He'll have to pay a fine in the millions of dollars, the nation's high court ruled.
Here is the latest, from the Associated Press:
French Court Uphold Soros Conviction
The highest court in France on Wednesday rejected a bid by George Soros, the billionaire investor, to overturn a conviction for insider trading in a case dating back nearly 20 years, leaving the first blemish on his five-decade investing career.
The panel, the Cour de Cassation, upheld the conviction of Soros, 75, an American citizen, for buying and selling Société Générale shares in 1988 after receiving information about a planned corporate raid on the bank.
Ron Soffer, his lawyer, said Soros planned to take the case to the European Court of Human Rights, saying that the length of the proceedings had prevented his client from having a fair trial.
"The investigation started in 1989," he said. "The appeals trial occurred in 2004. How can you call witnesses and ask them about what happened in 1988?" The French stock market regulatory authority investigated the matter separately and concluded that Soros had not violated the law or any ethical rules, Soffer said.
The French authorities have not yet determined what fine Soros will pay.
In a March 2005 ruling, a French appeals court confirmed a fine of €2.2 million, or $2.8 million, set by a lower court for the illegal purchase of 95,000 shares in Société Générale. The Cour de Cassation ruled that the fine would be adjusted to reflect Soros' profits, and it ordered the case returned to the appeals court to clarify the amount.
Soros, a Hungarian-born businessman, has acknowledged that he was told about a Paris financier's plans to take over Société Générale in late 1988 and began independently acquiring shares in the bank just days later.
But he denied that knowledge of the raid had amounted to insider information or influenced his transactions, which he said were part of a broader, documented strategy of investing in newly privatized French companies.

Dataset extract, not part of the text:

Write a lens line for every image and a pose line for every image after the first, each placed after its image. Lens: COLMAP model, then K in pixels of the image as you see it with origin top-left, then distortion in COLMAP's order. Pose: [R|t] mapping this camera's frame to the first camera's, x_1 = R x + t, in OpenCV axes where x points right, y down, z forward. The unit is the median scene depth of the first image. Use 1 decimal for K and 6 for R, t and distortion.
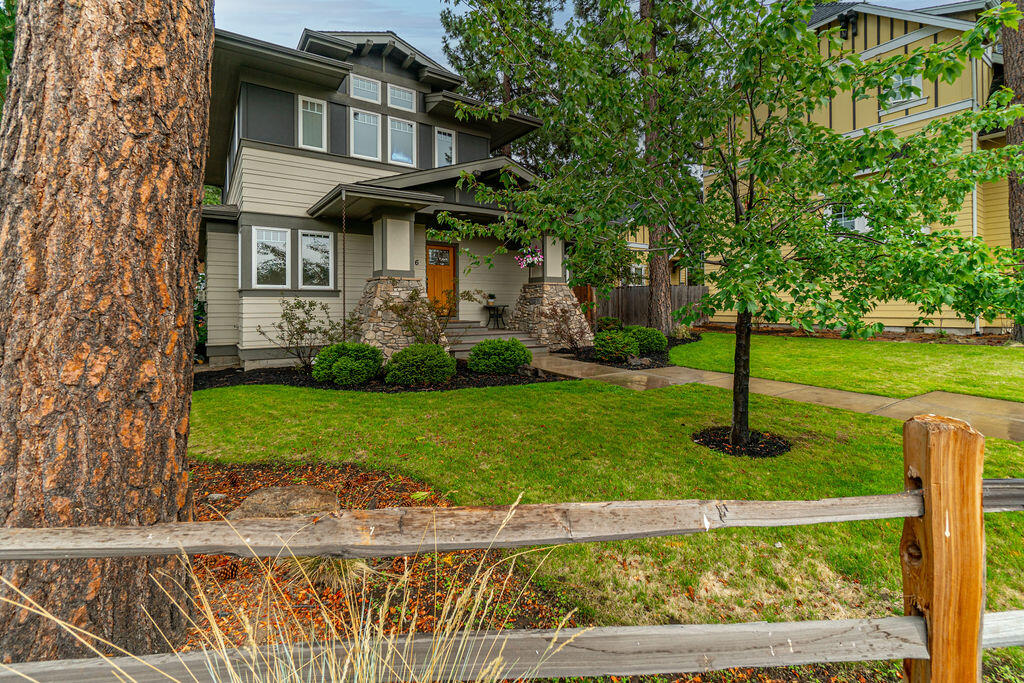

Soros' lawyer said he had cooperated in the case from the beginning.
A spokesman for Soros, Michael Vachon, called the decision "an absurd miscarriage of justice" and said Soros was confident he would be cleared by the European court.

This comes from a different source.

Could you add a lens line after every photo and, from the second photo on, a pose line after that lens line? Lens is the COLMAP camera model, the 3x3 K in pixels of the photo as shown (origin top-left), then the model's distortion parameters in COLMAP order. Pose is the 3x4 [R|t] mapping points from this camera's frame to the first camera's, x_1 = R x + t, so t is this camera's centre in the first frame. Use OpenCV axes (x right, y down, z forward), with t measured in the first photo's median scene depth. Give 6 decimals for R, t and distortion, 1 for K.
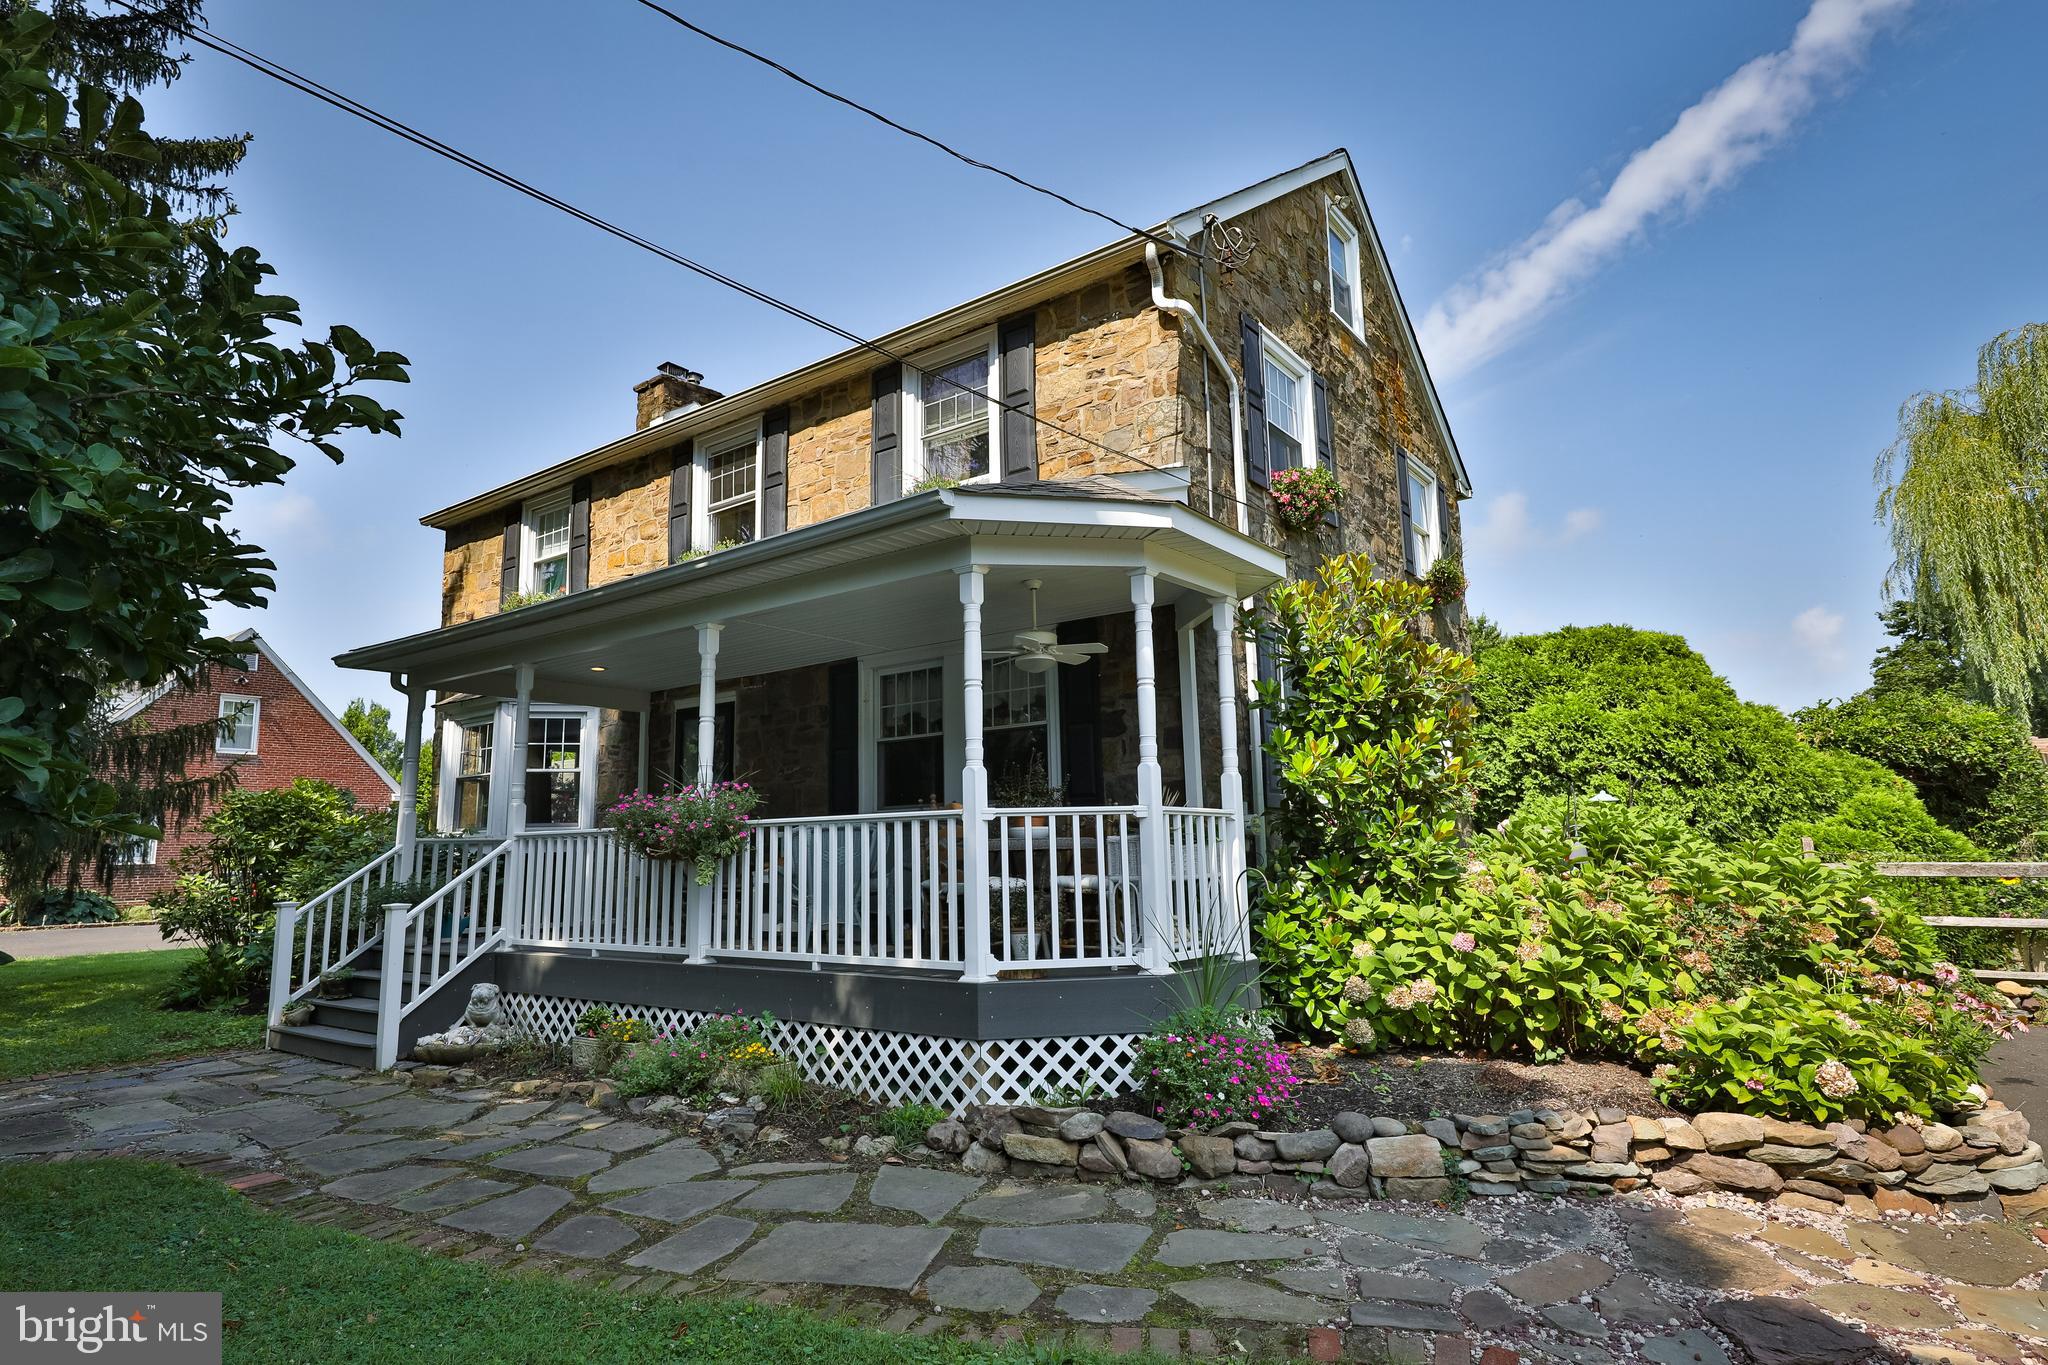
lens RADIAL K [[1128.8, 0, 1021.8], [0, 1128.8, 696.0], [0, 0, 1]] dist [0.016975, -0.001219]
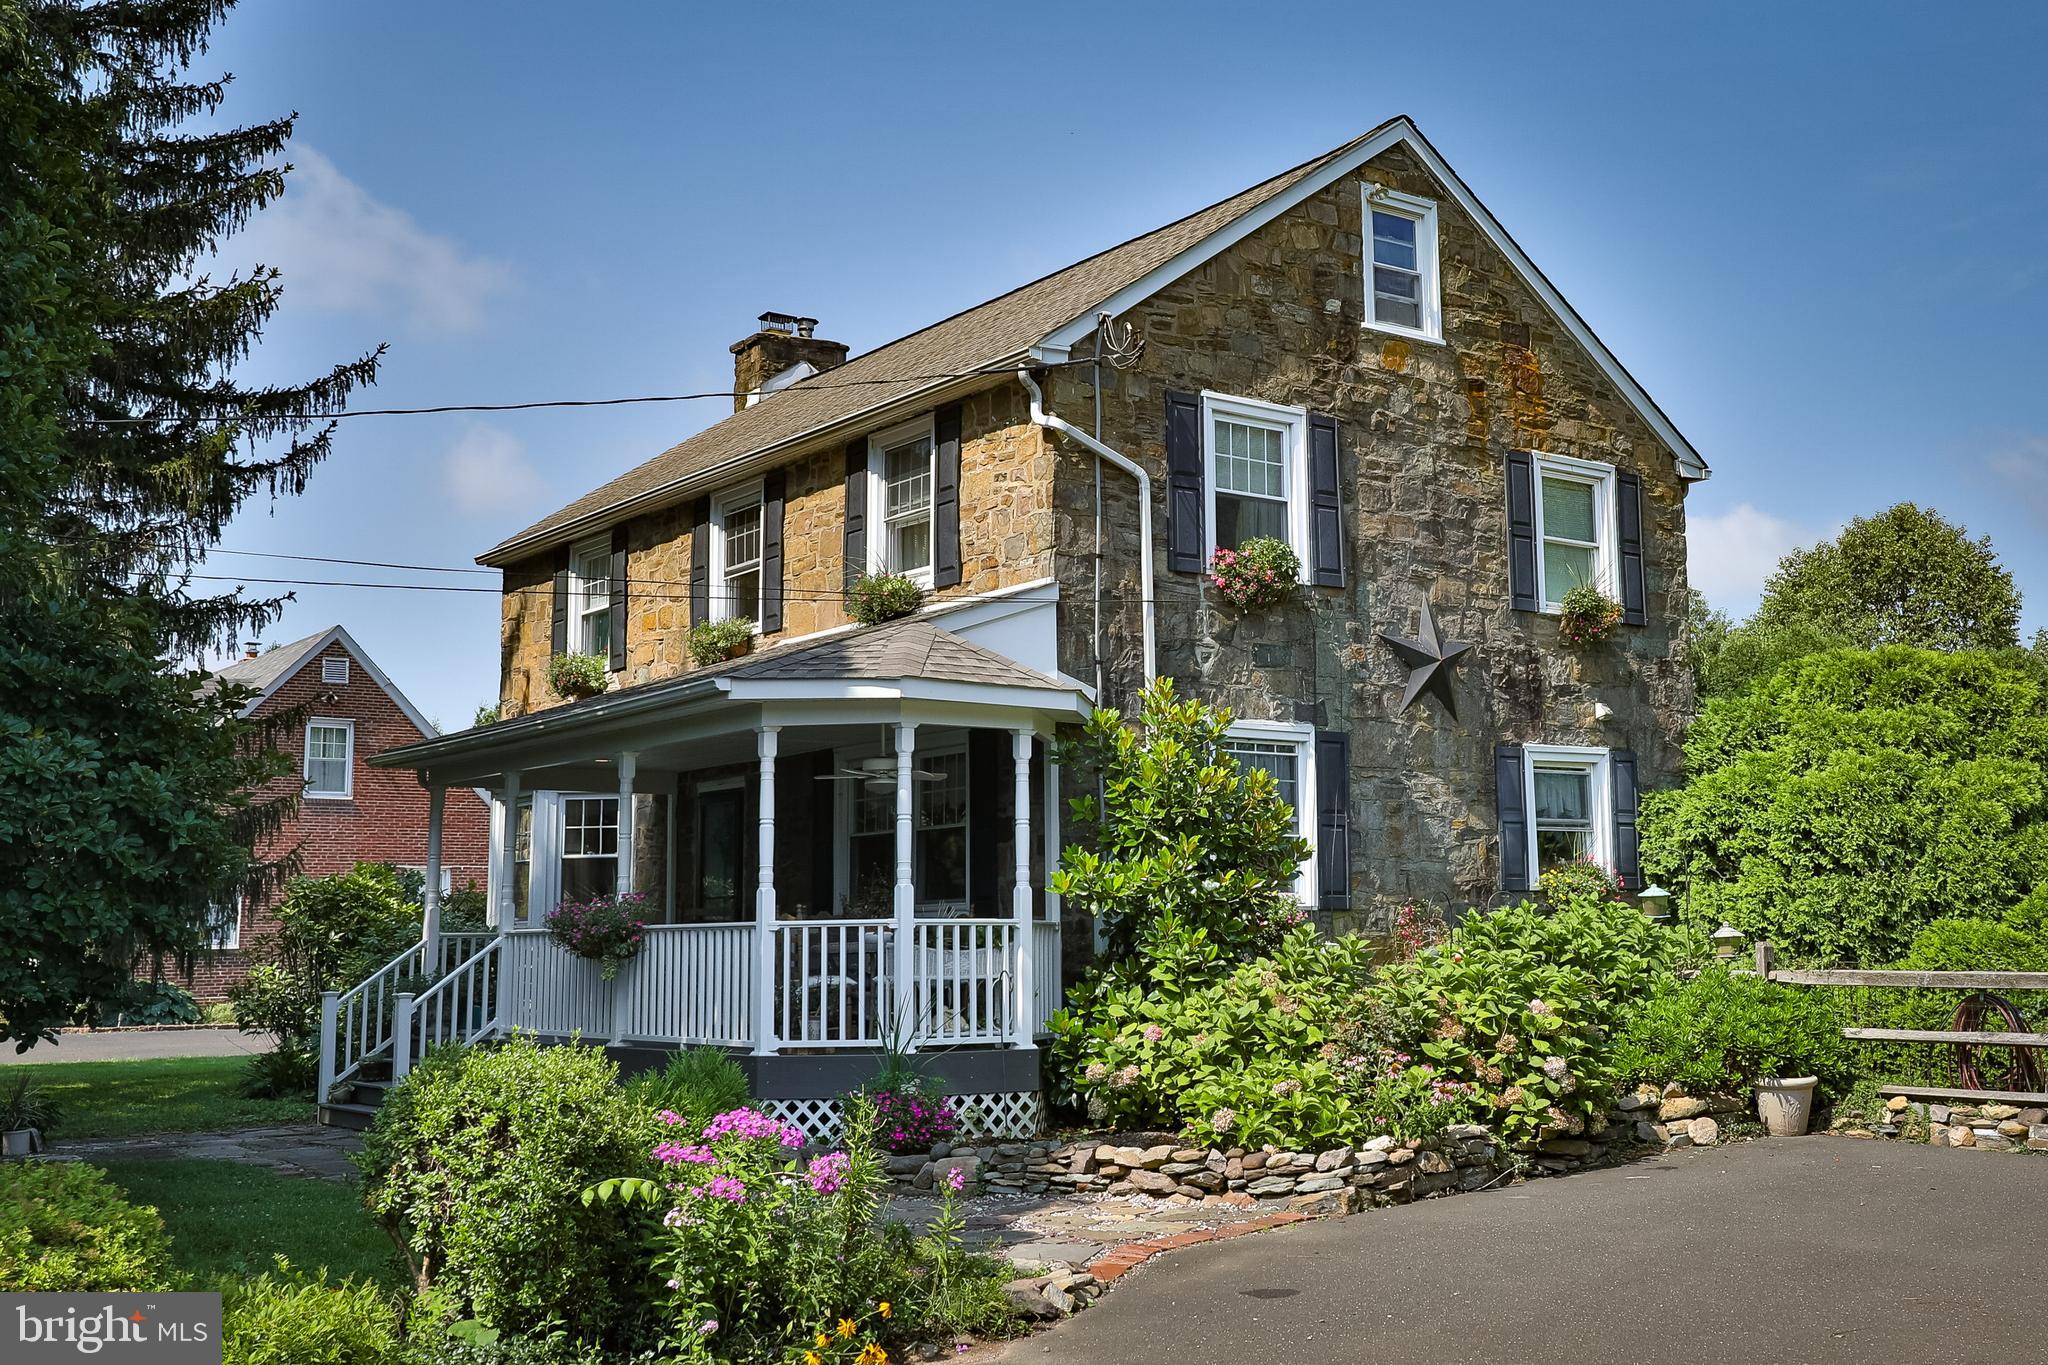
lens RADIAL K [[2035.9, 0, 1024.0], [0, 2035.9, 682.5], [0, 0, 1]] dist [-0.043207, 0.241093]
pose [[0.960470, -0.029149, -0.276853, 0.464127], [0.032888, 0.999420, 0.008872, -0.094714], [0.276433, -0.017626, 0.960871, -0.586638]]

"As he has from the beginning, George Soros maintains that he engaged in no illegal or unethical conduct," Vachon said in a statement.
Soros, who emigrated to the United States in 1956 and set up Soros Fund Management 17 years later, has billions of dollars under management in his Quantum Fund.

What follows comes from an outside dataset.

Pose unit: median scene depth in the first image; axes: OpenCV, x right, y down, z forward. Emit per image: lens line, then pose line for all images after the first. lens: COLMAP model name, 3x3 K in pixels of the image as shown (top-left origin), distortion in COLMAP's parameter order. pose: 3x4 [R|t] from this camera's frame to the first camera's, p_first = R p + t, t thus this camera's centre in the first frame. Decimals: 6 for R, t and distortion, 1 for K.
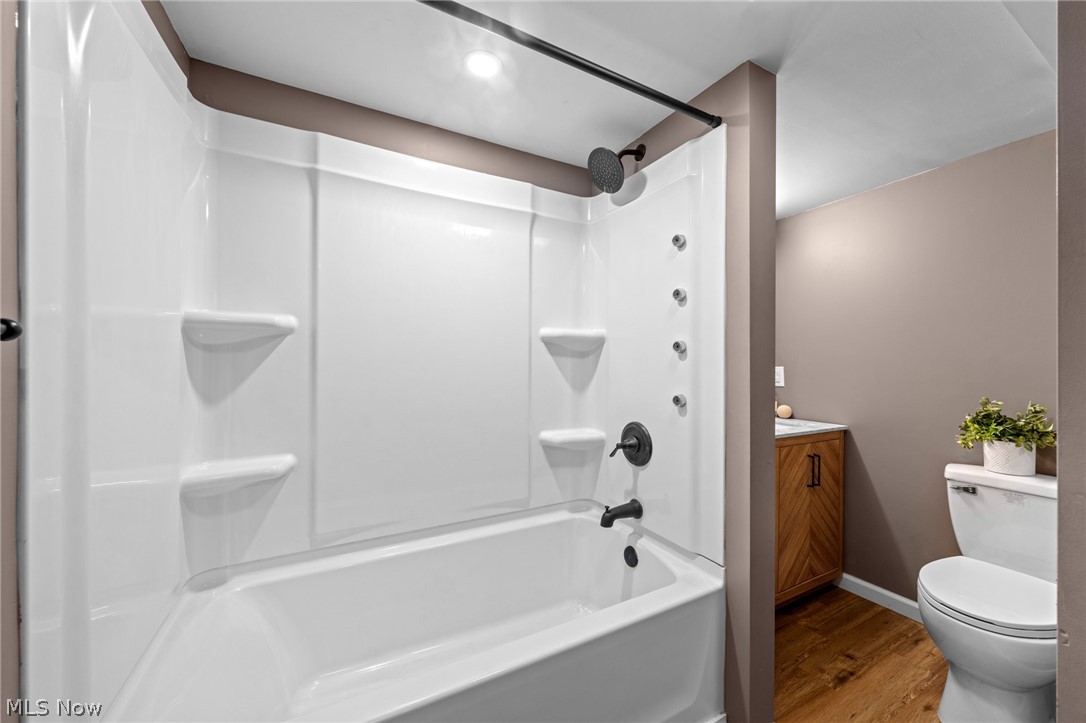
lens RADIAL K [[387.3, 0, 548.3], [0, 387.3, 359.7], [0, 0, 1]] dist [-0.013501, 0.000090]
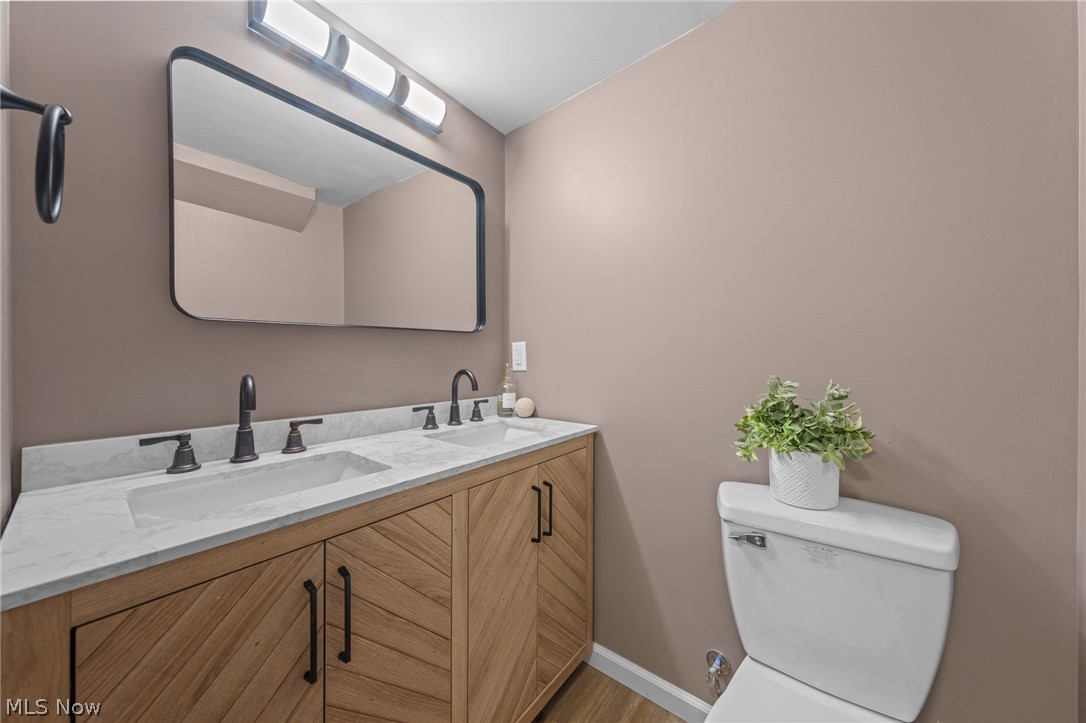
lens RADIAL K [[369.5, 0, 538.6], [0, 369.5, 358.9], [0, 0, 1]] dist [-0.017387, -0.000051]
pose [[0.913954, -0.013686, 0.405586, 0.488010], [0.007332, 0.999825, 0.017217, 0.050323], [-0.405751, -0.012761, 0.913895, 0.522000]]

He remains the only person convicted in the Société Générale affair. Two others, Samir Traboulsi and Jean- Charles Naouri, were acquitted.
At an appeals hearing in 2005, Soros told the court his insider trading conviction had been a "gift to my enemies" in the United States and elsewhere. "My reputation is at stake," he said.
Soros has often drawn criticism for speculating heavily on the collapse of fragile currencies. In 2004 he also angered many conservatives in the United States by pumping millions of dollars into election campaigns to try to unseat President George W. Bush.